Православная церковь по-прежнему пользовалась в средневековой России огромным влиянием, которое сказывалось на многих сторонах жизни государства и общества. Особенно важную роль играла она в развитии культуры Древнерусского государства, в том числе в становлении и развитии «научной» медицины, основанной на трудах Гиппократа, Галена и других древних врачей.
О прогрессе медицины средневековой России свидетельствовали записи летописцев, связанные с описаниями моровых поветрий. Так, в 1092 г. описание морового поветрия в Полоцке целиком проникнуто примитивными религиозными представлениями язычества. Летописец передает, что духи умерших невидимые скакали на лошадях по улицам города и поражали язвою тех, кто выходил из домов: от этой язвы и умирали люди.

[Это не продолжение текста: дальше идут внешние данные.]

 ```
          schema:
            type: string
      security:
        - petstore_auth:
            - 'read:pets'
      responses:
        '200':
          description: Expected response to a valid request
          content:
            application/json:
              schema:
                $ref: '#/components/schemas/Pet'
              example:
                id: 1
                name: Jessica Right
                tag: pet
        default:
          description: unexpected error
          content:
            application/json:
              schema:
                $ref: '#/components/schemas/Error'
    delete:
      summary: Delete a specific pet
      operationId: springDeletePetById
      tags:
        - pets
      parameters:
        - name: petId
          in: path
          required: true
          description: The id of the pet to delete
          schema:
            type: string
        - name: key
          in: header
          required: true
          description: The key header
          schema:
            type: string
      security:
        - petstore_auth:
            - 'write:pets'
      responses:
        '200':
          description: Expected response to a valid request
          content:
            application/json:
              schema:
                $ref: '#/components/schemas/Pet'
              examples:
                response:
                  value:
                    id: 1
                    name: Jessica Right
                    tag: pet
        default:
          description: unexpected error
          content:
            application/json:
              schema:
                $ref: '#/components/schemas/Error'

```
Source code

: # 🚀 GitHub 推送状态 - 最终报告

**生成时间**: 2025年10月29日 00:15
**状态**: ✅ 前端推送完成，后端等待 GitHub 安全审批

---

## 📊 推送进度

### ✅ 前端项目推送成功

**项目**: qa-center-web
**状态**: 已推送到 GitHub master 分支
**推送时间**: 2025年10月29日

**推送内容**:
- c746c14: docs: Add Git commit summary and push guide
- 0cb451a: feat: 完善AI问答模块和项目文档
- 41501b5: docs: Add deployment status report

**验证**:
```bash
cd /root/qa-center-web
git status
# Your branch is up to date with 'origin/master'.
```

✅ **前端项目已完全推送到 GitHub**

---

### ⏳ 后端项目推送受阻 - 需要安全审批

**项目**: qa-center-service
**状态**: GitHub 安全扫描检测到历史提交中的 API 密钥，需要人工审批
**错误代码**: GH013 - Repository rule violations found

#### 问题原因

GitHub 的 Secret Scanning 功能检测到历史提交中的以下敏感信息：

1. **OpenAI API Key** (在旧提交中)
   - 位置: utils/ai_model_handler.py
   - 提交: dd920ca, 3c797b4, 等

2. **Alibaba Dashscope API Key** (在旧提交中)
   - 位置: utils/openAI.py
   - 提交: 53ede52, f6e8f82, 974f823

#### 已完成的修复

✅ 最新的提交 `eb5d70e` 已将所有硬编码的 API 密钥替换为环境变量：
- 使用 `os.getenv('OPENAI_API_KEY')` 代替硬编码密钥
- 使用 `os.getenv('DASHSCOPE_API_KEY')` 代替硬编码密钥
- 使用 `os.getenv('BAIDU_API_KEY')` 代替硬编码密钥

Совсем иной, конкретно-эмпирический характер имеет точное описание в Никоновской летописи симптомов чумы 1364 г.: «А болесть была такова: преже (прежде) как рогатиною ударит за лопатку или противу сердца под груди, или промежи крил (т. е. между лопаток) и разболиться человек и начнет кровию хракати (харкать) и огнь разбиет и (его), посем пот, потом дрожь иметь и тако в болести полежав овии (некоторы) день еден (один) поболевше умираху, а друзии два дни, а инии 3 дни. Преже же мор, был, кровию храчюче мерли, потом же железою разболевшись, ти тако же, два дни или 3 дни полежавше, умираху, железа же одинако, но иному на шее, иному на стегне (бедре), овому же под скулою, иному же за лопаткою»[104].